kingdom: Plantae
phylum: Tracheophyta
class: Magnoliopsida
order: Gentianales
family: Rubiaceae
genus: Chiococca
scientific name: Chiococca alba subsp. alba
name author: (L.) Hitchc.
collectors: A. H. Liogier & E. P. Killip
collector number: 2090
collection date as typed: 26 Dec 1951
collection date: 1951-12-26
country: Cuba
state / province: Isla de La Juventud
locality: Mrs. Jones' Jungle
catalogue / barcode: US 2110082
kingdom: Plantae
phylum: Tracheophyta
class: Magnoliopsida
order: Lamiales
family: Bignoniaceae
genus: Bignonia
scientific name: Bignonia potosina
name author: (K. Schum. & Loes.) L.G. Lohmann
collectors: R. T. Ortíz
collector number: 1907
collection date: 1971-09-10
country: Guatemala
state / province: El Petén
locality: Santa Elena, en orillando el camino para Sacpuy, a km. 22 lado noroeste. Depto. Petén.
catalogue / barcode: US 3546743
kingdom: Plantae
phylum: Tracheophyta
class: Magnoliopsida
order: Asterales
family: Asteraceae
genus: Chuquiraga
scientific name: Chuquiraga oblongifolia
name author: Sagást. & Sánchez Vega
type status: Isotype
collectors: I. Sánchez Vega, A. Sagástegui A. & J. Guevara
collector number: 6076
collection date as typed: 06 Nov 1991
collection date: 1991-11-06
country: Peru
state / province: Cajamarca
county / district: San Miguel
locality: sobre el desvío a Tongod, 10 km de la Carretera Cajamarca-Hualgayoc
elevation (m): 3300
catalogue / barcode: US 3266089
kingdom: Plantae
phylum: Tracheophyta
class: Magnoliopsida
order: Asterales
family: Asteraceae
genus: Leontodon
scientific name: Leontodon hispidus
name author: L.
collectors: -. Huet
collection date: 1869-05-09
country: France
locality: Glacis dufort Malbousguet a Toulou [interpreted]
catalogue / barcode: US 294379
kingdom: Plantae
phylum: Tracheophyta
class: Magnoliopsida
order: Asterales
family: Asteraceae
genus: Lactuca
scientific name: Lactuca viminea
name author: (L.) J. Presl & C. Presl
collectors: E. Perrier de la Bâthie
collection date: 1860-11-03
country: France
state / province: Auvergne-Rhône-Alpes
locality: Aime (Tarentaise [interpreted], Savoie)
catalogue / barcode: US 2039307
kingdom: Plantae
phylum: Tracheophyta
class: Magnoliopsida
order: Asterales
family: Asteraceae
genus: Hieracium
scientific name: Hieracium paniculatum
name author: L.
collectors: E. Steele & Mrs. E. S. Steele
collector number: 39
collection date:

####################

Reproduce the listing above from its first line through the line containing "collection date as typed: 26 Dec 1951", both ends included.

kingdom: Plantae
phylum: Tracheophyta
class: Magnoliopsida
order: Gentianales
family: Rubiaceae
genus: Chiococca
scientific name: Chiococca alba subsp. alba
name author: (L.) Hitchc.
collectors: A. H. Liogier & E. P. Killip
collector number: 2090
collection date as typed: 26 Dec 1951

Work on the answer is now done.